Text passage:
▶

Unpaid Scientific Adviser (Ret.)
I don't actually understand what is being said here. Are you unhappy that you can't create a 5E compatible game with a class called "swordmaster" or whatever? Because you certainly can.
Well, I'm not even touching 5E. The way things are worded sometimes make it hard to differentiate between what is acceptible, and what isn't. The way things are worded, to me, is that if the word exists in the SRD, it can't be used. But I have come to understand that it's more specific terminology, really. You can't use a monster named a 'Beholder' unless it is so radically different from the SRD Beholder, which is protected by product identity. (Witness "Big Eye Chungus" recently done for DCC/MCC)
Thus, my concern that naming someone who channels some kind of thaumaturgical energy can't be called "Wizard" or "Mage" because it may be a product ID.
I'd be interested just to see a 'master' list of what is on the SRD as protected content.

The way someone explained it to me is that as long as it doesn't contain the description of the protected content as described in the SRD, it's good to use.
 

Hussar

Legend
Well, I'm not even touching 5E. The way things are worded sometimes make it hard to differentiate between what is acceptible, and what isn't. The way things are worded, to me, is that if the word exists in the SRD, it can't be used. But I have come to understand that it's more specific terminology, really. You can't use a monster named a 'Beholder' unless it is so radically different from the SRD Beholder, which is protected by product identity. (Witness "Big Eye Chungus" recently done for DCC/MCC)
Thus, my concern that naming someone who channels some kind of thaumaturgical energy can't be called "Wizard" or "Mage" because it may be a product ID.
I'd be interested just to see a 'master' list of what is on the SRD as protected content.

The way someone explained it to me is that as long as it doesn't contain the description of the protected content as described in the SRD, it's good to use.
Huh.

So, twenty years, literally tens of thousands of OGL products, and you still think that WotC is going to sue you for using the OGL?

I'd point out that it's my understanding that nothing in the SRD is protected content. That's why it's in the SRD.

◀

Explore the material:
1. Echo the SRD forum thread word for word, between "I don't actually" and "you certainly can.", inclusive.
2. Render this sentence from the SRD forum thread in Spanish: "I'd point out that it's my understanding that nothing in the SRD is protected content."
Base your answers only on the forum thread about the SRD.

Page contents, transcribed
▶

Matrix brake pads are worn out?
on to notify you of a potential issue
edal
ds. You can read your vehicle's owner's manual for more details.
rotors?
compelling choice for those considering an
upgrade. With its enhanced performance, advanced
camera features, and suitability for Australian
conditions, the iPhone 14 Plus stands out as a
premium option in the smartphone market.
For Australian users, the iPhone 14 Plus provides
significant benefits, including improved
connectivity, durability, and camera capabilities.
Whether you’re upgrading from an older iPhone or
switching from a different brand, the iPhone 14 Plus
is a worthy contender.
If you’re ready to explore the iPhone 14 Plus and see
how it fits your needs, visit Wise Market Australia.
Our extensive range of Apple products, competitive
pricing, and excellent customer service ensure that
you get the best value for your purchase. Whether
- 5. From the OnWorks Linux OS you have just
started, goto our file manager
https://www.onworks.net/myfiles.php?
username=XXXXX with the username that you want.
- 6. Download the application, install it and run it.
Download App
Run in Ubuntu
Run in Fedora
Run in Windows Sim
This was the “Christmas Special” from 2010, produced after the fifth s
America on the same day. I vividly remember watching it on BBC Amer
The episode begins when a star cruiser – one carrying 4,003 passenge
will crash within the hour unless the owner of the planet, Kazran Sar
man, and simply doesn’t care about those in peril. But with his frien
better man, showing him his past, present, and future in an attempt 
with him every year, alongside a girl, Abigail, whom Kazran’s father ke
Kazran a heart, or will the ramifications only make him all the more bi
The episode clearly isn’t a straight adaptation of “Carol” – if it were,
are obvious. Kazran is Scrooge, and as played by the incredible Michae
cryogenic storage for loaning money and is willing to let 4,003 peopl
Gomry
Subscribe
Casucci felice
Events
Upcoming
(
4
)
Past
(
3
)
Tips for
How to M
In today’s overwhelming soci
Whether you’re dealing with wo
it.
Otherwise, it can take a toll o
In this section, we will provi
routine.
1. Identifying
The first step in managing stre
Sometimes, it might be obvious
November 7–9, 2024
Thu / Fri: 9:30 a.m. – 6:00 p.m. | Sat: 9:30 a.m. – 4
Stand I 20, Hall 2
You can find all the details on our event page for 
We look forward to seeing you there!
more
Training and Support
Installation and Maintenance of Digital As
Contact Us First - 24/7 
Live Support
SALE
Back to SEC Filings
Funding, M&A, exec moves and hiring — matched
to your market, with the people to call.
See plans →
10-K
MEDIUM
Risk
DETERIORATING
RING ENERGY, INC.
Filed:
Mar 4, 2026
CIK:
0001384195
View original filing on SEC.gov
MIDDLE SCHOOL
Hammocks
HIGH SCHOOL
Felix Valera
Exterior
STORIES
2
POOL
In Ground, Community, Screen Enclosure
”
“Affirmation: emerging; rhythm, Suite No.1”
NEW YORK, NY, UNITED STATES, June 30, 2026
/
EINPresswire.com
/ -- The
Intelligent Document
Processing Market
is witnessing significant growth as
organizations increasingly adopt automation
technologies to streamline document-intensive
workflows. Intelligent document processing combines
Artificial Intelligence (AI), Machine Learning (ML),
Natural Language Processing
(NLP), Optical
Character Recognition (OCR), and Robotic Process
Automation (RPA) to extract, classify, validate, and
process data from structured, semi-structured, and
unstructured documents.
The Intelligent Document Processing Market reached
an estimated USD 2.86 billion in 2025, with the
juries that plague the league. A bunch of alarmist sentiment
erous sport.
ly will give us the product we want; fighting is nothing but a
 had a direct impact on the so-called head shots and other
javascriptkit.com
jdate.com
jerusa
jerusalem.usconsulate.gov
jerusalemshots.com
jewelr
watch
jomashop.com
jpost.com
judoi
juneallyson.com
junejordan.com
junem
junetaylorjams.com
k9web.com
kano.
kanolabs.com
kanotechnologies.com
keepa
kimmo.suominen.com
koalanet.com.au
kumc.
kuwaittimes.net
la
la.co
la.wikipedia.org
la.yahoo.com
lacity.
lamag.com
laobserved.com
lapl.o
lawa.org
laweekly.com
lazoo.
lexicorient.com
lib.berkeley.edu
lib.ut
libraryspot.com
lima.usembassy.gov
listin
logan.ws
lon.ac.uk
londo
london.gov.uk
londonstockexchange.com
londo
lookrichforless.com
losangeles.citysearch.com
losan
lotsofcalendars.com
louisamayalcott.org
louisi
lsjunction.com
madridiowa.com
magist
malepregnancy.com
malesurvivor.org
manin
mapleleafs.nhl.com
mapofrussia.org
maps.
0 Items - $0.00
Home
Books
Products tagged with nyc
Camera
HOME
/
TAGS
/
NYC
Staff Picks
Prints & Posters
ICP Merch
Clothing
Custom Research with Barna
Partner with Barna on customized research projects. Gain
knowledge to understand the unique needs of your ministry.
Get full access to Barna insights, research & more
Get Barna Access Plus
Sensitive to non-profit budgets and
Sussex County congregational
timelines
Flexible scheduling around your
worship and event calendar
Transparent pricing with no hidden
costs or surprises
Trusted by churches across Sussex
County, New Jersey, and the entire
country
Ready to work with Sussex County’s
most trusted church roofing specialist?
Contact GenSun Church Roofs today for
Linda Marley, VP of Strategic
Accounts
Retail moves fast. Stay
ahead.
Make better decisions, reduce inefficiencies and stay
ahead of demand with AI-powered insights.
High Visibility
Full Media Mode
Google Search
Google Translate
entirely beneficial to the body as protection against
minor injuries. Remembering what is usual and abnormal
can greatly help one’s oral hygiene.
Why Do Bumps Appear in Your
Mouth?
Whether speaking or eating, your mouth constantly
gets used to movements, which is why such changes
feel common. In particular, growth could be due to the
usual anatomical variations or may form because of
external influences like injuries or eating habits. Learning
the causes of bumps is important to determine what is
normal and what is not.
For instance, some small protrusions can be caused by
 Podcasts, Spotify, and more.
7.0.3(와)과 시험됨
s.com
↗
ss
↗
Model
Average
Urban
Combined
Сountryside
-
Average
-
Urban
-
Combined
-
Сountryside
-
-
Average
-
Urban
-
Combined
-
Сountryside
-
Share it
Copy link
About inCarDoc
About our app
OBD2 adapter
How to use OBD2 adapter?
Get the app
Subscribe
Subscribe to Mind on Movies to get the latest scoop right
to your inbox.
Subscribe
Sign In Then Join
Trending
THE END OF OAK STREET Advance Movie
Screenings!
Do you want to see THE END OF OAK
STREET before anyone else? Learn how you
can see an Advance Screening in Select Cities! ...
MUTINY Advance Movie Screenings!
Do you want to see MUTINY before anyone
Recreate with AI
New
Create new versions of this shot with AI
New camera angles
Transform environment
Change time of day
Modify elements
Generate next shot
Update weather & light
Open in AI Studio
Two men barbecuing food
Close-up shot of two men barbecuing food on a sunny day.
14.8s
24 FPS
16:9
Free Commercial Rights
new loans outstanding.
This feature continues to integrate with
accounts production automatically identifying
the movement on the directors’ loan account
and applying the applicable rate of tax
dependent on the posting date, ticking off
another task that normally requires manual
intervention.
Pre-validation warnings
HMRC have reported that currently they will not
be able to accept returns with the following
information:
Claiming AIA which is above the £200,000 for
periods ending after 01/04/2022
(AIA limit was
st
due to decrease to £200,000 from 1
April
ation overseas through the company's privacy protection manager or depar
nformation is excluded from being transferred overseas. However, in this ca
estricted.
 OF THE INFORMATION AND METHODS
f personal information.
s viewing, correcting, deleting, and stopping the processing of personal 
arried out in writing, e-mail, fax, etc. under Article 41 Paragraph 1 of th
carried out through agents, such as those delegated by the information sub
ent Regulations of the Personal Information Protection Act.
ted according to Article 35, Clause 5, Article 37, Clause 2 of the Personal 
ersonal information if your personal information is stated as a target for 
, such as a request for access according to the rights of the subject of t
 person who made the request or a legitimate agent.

◀

Answers to the tasks:
1.
I don't actually understand what is being said here. Are you unhappy that you can't create a 5E compatible game with a class called "swordmaster" or whatever? Because you certainly can.

2. Señalaría que, según tengo entendido, nada en el SRD es contenido protegido.